___ RECORD SET

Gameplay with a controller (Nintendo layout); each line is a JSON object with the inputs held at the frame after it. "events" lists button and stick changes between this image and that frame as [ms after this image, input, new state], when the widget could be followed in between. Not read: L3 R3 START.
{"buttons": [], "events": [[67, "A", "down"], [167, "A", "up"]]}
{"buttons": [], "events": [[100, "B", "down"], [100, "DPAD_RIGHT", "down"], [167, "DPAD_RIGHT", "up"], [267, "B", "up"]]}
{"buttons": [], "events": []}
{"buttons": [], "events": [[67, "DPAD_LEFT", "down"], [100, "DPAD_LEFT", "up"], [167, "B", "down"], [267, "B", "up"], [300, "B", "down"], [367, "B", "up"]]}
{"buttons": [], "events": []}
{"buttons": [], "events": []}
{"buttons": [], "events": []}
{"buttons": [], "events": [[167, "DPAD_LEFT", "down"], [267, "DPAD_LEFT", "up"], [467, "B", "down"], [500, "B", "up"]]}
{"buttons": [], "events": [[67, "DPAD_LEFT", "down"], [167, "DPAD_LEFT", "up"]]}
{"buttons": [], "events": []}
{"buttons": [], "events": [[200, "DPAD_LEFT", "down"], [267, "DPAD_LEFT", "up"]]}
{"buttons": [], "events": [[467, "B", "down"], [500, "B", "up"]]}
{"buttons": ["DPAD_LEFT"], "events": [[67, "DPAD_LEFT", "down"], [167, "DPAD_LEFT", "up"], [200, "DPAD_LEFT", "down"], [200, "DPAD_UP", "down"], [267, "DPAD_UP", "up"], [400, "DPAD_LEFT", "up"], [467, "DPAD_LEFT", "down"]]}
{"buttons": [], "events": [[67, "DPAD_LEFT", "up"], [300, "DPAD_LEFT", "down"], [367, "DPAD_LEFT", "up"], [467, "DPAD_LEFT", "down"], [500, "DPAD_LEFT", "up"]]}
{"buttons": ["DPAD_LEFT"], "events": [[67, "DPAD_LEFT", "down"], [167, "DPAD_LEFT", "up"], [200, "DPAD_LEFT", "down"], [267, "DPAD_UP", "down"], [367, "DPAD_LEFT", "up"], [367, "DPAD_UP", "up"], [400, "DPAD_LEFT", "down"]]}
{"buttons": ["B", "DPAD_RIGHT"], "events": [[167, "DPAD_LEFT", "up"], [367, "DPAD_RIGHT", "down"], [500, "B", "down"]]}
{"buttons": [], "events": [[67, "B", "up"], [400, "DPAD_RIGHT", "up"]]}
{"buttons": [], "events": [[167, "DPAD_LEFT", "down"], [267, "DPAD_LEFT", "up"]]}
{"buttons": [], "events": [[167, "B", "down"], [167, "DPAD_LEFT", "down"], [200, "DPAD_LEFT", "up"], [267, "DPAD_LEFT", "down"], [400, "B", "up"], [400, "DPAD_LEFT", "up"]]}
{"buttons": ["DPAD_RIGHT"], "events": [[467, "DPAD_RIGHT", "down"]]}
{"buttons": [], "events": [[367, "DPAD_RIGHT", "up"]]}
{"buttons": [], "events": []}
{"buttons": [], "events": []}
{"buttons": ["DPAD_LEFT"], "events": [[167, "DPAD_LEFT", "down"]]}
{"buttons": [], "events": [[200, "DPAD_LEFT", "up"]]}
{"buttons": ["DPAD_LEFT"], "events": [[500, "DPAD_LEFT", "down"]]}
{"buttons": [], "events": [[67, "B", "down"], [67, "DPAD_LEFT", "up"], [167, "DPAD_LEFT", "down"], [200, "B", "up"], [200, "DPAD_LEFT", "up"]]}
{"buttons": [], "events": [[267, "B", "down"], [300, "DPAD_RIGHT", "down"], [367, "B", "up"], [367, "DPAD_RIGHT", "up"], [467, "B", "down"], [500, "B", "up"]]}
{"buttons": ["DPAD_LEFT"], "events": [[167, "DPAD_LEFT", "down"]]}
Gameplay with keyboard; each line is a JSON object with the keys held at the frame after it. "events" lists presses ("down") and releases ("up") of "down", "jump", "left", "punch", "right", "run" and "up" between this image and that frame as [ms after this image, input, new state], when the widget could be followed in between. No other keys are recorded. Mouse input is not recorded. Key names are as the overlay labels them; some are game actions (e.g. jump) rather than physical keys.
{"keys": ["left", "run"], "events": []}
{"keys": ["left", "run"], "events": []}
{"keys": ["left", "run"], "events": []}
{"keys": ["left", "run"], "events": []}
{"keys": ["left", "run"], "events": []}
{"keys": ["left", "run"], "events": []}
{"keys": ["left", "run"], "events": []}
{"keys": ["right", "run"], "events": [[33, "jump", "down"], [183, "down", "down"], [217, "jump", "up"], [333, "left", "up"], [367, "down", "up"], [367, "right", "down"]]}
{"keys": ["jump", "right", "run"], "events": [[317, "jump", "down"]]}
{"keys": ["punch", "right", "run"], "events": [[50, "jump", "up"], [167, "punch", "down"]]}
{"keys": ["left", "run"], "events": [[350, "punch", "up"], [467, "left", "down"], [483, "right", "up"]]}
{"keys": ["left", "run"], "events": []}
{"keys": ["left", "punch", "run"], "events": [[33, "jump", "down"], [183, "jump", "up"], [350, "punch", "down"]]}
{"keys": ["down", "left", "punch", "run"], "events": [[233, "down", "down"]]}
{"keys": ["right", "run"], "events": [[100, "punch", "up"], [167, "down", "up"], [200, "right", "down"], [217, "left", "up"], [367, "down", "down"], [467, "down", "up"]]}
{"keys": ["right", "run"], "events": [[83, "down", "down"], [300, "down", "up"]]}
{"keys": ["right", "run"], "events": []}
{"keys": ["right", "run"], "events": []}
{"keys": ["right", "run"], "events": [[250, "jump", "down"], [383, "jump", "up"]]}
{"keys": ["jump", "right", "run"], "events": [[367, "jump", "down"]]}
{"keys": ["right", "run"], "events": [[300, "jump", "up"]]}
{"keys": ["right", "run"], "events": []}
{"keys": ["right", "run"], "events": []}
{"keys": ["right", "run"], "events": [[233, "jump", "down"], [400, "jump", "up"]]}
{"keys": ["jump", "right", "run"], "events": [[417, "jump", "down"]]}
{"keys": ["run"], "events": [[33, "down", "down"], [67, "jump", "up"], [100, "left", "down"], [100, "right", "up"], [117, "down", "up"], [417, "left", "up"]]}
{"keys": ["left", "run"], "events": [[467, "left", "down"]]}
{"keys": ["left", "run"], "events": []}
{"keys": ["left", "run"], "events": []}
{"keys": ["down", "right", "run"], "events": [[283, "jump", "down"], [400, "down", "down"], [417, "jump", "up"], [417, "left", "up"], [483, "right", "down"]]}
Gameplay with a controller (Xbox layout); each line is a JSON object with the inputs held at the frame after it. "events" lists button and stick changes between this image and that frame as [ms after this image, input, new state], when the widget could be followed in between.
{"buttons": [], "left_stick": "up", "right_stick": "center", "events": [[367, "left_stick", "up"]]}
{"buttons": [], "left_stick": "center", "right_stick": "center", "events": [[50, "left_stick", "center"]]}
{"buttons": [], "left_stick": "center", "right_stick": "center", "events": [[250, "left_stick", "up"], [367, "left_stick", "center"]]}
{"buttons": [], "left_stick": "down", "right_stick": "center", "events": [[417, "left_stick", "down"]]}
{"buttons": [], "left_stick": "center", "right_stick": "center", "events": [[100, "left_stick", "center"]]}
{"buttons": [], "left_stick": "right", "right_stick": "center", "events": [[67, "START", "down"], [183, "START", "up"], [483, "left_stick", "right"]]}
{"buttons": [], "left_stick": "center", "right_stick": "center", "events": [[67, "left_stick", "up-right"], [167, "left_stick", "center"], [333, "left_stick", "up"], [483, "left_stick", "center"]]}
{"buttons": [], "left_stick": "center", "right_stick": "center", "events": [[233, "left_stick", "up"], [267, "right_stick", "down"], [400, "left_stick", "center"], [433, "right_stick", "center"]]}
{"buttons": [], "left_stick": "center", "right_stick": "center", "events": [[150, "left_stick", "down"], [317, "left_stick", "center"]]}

______

> THE PROBLEM:
Before answering, count every line of the data that holds the word "START"; the reply is that number only.

> YOUR RESPONSE:
2